Por atrasos no pagamento do Ministério da Saúde, a empresa de transporte aéreo Voare suspendeu nesta segunda-feira (1º) todos os voos regulares para atender ao Distrito Sanitário Especial Indígena (Dsei) Yanomami. A interrupção coloca em risco a saúde de cerca de 28 mil indígenas entre os estados de Roraima e do Amazonas.

"A partir de hoje, estamos apenas atendendo casos de UTI aérea", afirma o proprietário da empresa, Renildo Lima.

Com 9,6 milhões de hectares (equivalente a Santa Catarina), a Terra Indígena Yanomami é a maior do país. Quase todas as comunidades só são acessíveis por via área. Em média, a Voare fazia 30 voos diários, de avião e de helicóptero, e transportava cerca de 95 pessoas, entre enfermeiros, médicos e pacientes, além de insumos, como vacinas. As operações são realizadas por meio de 120 pistas de pouso.

A Voare cobra uma dívida de R$ 3,9 milhões, referentes a 2019, e outra de R$ 2 milhões, de serviços prestados neste ano. No caso mais recente, o total de horas previsto para seis meses foi usado em três meses pelo Dsei, o que dificultaria ainda mais o pagamento, relata a empresa.

O Ministério da Saúde informou que pagará até sexta-feira (5) a dívida antiga de R$ 3,9 milhões e negou atraso no pagamento do contrato deste ano.
++++++++
# [O que fazer]
Transcreva, sem alterar nada, a passagem do texto sobre a suspensão dos voos ao Dsei Yanomami que começa em "Por atrasos no" e segue até "pistas de pouso.".
++++++++
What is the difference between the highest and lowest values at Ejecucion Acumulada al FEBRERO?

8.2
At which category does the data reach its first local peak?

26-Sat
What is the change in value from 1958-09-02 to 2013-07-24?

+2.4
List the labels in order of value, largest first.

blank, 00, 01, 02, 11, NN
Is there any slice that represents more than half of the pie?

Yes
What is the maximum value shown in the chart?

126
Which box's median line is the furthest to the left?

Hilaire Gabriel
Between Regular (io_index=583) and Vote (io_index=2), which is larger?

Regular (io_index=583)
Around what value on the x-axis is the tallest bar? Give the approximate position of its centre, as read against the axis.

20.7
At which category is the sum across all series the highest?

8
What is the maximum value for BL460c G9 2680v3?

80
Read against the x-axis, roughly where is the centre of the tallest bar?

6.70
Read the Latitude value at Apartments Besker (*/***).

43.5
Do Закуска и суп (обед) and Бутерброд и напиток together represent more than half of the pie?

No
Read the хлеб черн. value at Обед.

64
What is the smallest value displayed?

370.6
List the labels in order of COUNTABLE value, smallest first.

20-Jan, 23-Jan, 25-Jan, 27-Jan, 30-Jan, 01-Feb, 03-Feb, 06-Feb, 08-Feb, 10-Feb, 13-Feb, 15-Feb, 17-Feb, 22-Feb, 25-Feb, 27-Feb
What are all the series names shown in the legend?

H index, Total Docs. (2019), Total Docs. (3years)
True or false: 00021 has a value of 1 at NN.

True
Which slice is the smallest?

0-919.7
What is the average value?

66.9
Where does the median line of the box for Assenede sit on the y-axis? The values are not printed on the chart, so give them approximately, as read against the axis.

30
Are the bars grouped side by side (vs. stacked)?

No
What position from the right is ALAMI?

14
++++++++
# [Resposta do exercício]
Por atrasos no pagamento do Ministério da Saúde, a empresa de transporte aéreo Voare suspendeu nesta segunda-feira (1º) todos os voos regulares para atender ao Distrito Sanitário Especial Indígena (Dsei) Yanomami. A interrupção coloca em risco a saúde de cerca de 28 mil indígenas entre os estados de Roraima e do Amazonas.

"A partir de hoje, estamos apenas atendendo casos de UTI aérea", afirma o proprietário da empresa, Renildo Lima.

Com 9,6 milhões de hectares (equivalente a Santa Catarina), a Terra Indígena Yanomami é a maior do país. Quase todas as comunidades só são acessíveis por via área. Em média, a Voare fazia 30 voos diários, de avião e de helicóptero, e transportava cerca de 95 pessoas, entre enfermeiros, médicos e pacientes, além de insumos, como vacinas. As operações são realizadas por meio de 120 pistas de pouso.